Following the Supreme Court’s decision in late June to uphold most of the two-year-old healthcare law, associations are among the parties interested in the states’ progress on two major implementation decisions: an expansion of Medicaid to cover roughly 15 million low-income individuals, and the formation of new insurance exchanges designed to help another projected 15 million consumers purchase private insurance.
While the administration works to develop additional regulatory guidance on certain new rules that go into effect in 2014, some states are putting off decisions on Medicaid expansion and the exchanges until after the November elections. Should Republicans capture the Senate and the White House, they will undoubtedly have a strategy for repealing the law that remains President Obama’s signature legislative victory.

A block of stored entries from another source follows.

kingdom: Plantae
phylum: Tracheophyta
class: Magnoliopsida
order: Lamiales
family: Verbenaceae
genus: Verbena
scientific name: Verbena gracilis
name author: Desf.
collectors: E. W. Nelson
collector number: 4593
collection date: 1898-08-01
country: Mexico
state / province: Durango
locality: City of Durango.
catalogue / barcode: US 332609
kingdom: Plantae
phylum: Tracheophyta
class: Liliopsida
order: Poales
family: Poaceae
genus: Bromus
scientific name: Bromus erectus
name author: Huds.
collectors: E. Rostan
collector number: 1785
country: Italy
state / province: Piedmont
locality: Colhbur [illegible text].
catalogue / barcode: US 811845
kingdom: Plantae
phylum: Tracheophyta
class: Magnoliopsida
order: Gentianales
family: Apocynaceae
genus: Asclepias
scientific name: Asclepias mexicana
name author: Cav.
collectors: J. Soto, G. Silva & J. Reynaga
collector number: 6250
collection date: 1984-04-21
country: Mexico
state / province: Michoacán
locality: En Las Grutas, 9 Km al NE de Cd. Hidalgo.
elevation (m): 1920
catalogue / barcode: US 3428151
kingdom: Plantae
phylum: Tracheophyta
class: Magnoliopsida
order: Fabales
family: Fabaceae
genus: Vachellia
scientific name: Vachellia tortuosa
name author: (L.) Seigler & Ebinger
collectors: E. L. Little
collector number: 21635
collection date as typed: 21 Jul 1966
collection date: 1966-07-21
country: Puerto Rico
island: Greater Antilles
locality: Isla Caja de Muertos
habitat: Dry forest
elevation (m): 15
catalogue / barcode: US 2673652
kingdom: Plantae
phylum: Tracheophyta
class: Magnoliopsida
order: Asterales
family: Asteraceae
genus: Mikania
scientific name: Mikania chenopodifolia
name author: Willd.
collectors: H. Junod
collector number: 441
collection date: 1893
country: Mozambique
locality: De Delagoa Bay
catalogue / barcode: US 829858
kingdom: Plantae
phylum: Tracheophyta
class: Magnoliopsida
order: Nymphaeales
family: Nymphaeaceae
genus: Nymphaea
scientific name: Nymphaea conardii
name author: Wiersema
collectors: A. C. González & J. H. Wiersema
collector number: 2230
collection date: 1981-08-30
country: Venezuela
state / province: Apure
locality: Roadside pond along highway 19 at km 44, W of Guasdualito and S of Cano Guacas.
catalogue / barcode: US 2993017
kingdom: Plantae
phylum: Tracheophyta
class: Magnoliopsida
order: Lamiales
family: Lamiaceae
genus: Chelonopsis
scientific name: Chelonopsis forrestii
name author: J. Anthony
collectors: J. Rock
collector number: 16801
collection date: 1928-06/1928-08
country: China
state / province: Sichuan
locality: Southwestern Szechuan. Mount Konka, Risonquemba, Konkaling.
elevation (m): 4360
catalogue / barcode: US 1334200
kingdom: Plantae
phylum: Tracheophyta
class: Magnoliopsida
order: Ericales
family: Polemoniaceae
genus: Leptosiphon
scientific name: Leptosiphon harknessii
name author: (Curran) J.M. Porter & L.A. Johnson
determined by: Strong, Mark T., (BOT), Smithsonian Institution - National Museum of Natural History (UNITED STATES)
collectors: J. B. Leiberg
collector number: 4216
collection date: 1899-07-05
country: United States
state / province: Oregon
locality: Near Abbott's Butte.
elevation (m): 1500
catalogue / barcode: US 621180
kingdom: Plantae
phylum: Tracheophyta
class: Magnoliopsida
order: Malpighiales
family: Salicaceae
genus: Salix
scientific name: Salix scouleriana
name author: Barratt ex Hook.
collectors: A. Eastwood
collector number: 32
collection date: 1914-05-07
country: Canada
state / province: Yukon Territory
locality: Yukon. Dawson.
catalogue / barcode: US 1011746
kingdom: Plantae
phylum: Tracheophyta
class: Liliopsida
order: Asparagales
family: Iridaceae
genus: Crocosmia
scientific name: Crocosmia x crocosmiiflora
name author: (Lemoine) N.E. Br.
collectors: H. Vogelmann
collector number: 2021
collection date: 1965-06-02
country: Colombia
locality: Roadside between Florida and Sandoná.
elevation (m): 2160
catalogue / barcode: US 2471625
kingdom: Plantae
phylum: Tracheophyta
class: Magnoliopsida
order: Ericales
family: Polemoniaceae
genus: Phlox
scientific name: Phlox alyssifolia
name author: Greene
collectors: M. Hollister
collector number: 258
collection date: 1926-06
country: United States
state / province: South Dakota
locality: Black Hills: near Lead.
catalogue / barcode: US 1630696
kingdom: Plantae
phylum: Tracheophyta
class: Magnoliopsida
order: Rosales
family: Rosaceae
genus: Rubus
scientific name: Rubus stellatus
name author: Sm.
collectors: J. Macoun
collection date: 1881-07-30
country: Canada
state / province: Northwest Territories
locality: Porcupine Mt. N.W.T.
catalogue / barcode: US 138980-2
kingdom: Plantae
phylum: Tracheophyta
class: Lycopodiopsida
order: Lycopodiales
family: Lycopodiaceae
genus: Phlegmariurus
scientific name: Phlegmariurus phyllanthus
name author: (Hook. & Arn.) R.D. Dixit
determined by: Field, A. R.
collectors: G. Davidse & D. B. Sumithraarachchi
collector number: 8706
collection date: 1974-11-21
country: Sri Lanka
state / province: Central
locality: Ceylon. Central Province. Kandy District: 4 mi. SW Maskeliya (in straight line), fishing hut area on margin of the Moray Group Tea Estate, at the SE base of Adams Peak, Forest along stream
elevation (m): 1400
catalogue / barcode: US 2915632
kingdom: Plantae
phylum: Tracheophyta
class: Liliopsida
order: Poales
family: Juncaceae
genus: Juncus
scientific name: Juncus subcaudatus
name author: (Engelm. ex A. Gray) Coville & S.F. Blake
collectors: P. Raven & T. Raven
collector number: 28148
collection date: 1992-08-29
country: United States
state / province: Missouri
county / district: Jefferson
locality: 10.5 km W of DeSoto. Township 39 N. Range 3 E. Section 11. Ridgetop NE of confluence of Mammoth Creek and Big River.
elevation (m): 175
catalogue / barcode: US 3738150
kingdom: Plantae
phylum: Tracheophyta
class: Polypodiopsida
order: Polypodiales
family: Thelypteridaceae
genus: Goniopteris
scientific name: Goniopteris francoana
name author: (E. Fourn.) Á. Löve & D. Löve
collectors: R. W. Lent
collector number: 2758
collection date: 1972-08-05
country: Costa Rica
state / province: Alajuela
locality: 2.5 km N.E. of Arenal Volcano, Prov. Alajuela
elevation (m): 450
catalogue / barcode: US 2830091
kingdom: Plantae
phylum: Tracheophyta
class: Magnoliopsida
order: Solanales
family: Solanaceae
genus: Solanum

Some Republican governors are also pledging not to expand their states’ Medicaid programs in accordance with the Affordable Care Act (ACA). While the Supreme Court affirmed most of the law’s provisions, it also ruled that the government can’t withdraw existing Medicaid funding from states that opt out of the expansion. States opting out could significantly undermine the administration’s aspirations for the law and the number of people it would insure.
ASAE has worked to see that nonprofit employers are afforded similar incentives to sponsor insurance plans for their workers as other small businesses, and that the administration and the states consider associations as possible “navigators” to the insurance exchanges.
ASAE has also asked the Department of Health and Human Services to include associations in its list of “stakeholder groups” for states to consult when creating an exchange.